More details on the new vs. old Sheets is here... https://support.google.com/drive/answer/3541068?p=help_new_sheets&rd=1
Thanks for this solution! Works as good as the old one. I used another fix to get rid of the blank first line. When you just exclude it, you might per accident delete a valid observation when the line is 'unfreezed'. The extra instruction in the function deletes any rows which have no time stamp.

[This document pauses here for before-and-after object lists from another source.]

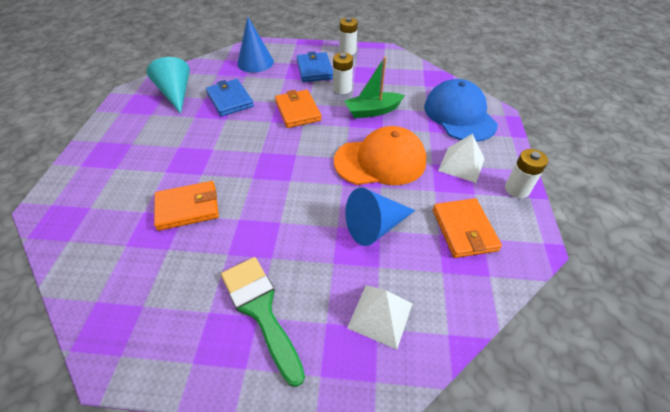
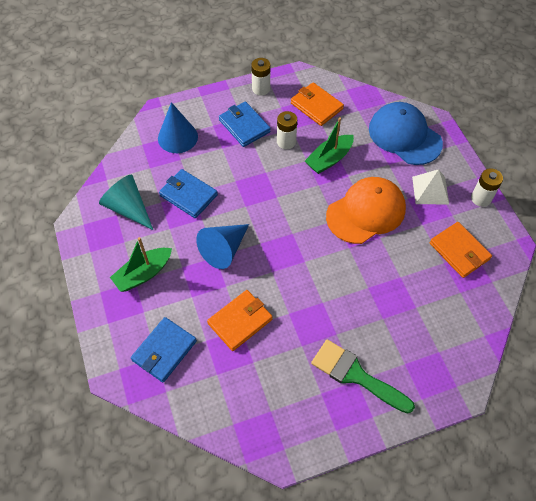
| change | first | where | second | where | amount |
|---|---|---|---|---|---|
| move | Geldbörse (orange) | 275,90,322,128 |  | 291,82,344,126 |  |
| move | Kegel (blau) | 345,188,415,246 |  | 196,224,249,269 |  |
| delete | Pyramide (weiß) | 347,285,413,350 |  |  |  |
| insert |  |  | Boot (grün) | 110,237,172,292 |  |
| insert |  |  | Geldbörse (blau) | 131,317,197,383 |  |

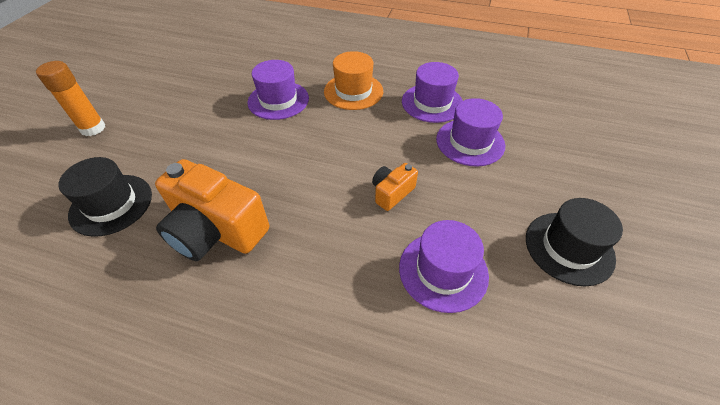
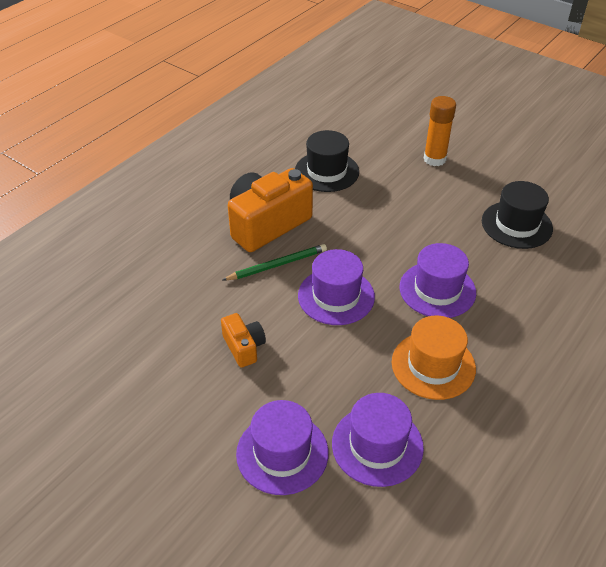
| change | first | where | second | where | amount |
|---|---|---|---|---|---|
| move | Hut (schwarz) | 526,198,623,286 |  | 482,181,553,249 |  |
| move | Hut (lila) | 399,220,489,313 |  | 298,249,375,325 |  |
| insert |  |  | Bleistift (grün) | 223,244,327,280 |  |

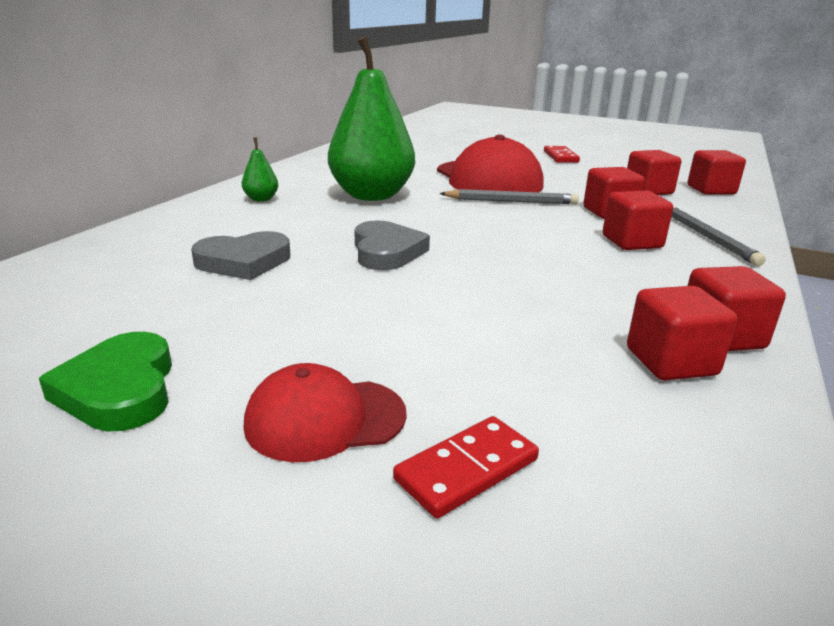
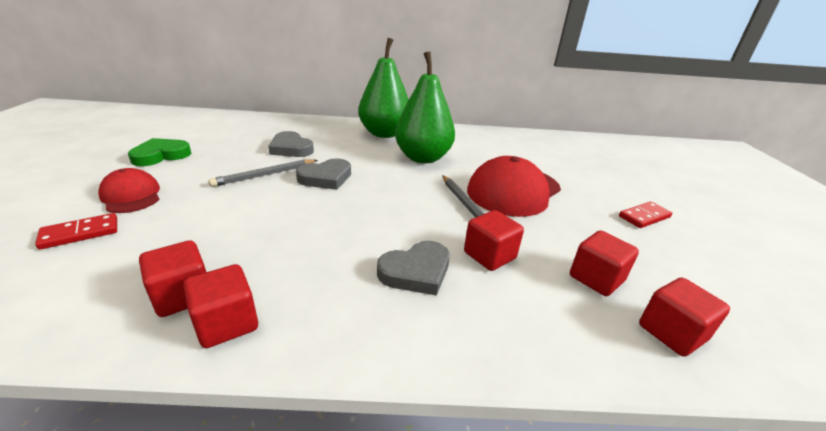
| change | first | where | second | where | amount |
|---|---|---|---|---|---|
| resize | Birne (grün) | 242,137,278,202 |  | 358,38,409,138 | x2.49 |
| replace | Kubus (rot) | 603,191,673,250 | Herz (grau) | 377,241,450,296 |  |
| move | Bleistift (grau) | 671,207,766,266 |  | 209,160,318,187 |  |
| rotate | Dominostein (rot) | 393,416,539,518 |  | 35,213,117,249 | 60 degrees counterclockwise |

readSpreadsheet <- function(url, sheet = 1){
library(httr)
r <- GET(url)
html <- content(r)
sheets <- readHTMLTable(html, header=FALSE, stringsAsFactors=FALSE)
df <- sheets[[sheet]]
dfClean <- function(df){
nms <- t(df[1,])
names(df) <- nms
df <- df[-1,-1]
df <- df[df[,1] != "",] ## only select rows with time stamps
row.names(df) <- seq(1,nrow(df))
df
}
dfClean(df)
}
It is still (as of May 2015) possible to get a CSV file out of Google Spreadsheets, using the hidden URL <sheeturl>/export?format=csv trick 1.

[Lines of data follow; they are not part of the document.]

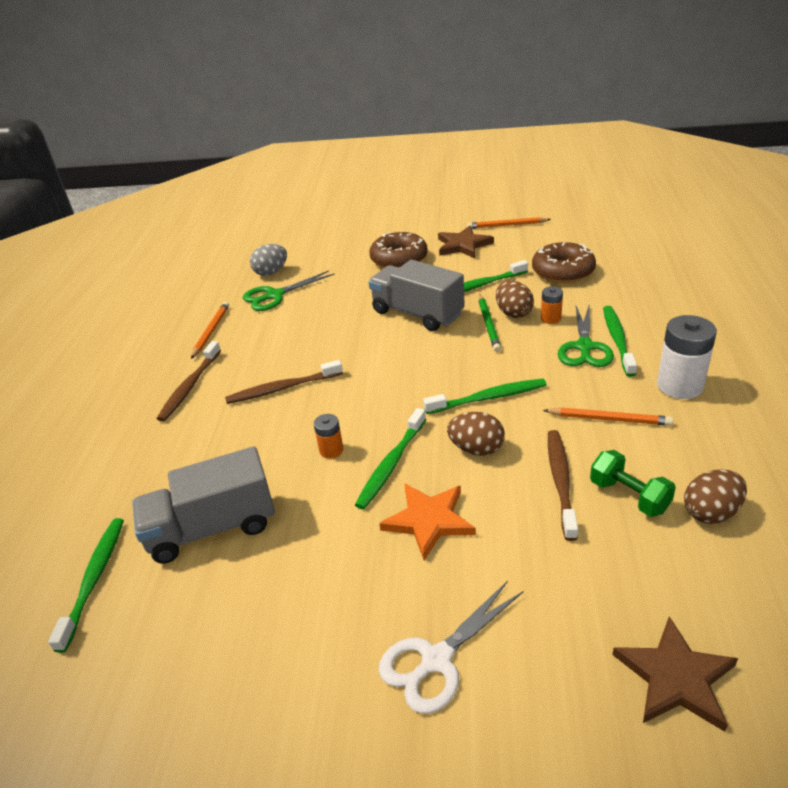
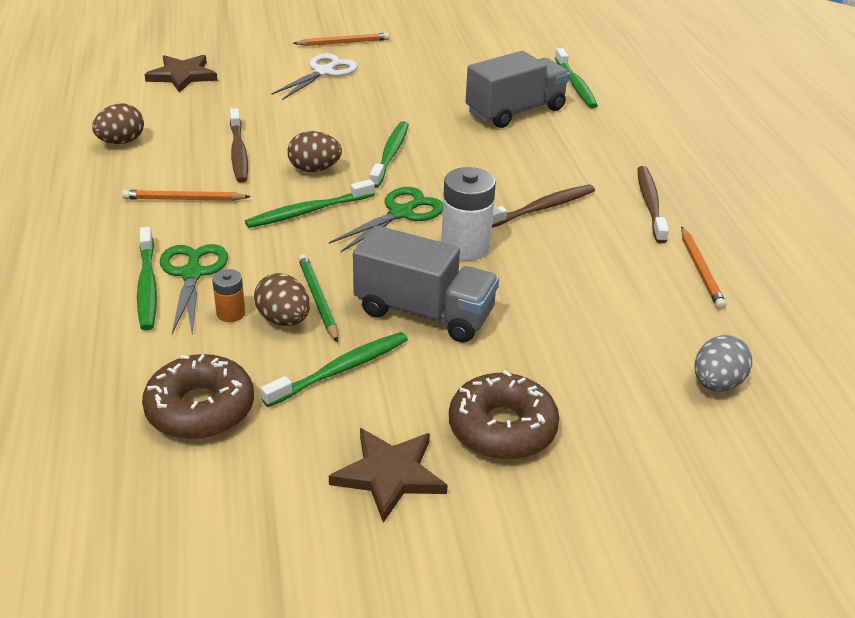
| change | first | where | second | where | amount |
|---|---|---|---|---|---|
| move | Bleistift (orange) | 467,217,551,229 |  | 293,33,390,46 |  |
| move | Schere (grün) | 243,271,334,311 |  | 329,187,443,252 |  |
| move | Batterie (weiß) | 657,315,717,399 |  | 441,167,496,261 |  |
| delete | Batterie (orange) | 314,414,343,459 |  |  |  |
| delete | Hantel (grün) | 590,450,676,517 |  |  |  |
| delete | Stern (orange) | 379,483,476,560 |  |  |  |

However, after solving this problem, one encounters another problem - numbers are formatted according to the locale of the sheet, e.g. you may get 1,234.15 in a "US" sheet or 1.234,15 in a "German" sheet. To decide on a sheet locale, go to File > Spreadsheet Settings in Google Docs.
Now you need to remove the decimal mark from the numeric columns so that R can parse them; depending on how large your numbers are, this may need to be done several times for each column. A simple function I wrote to accomplish this:
# helper function to load google sheet and adjust for thousands separator (,)
getGoogleDataset <- function(id) {
download.file(paste0('https://docs.google.com/spreadsheets/d/', id, '/export?format=csv'),'google-ds.csv','curl');
lines <- scan('google-ds.csv', character(0), sep="\n");
pattern<-"\"([0-9]+),([0-9]+)";
for (i in 0:length(lines)) {
while (length(grep(pattern,lines[i]))> 0) {
lines[i] <- gsub(pattern,"\"\\1\\2",lines[i]);
}
}
return(read.csv(textConnection(lines)));
}
You will need to require(utils) and have curl installed, but no other extra packages.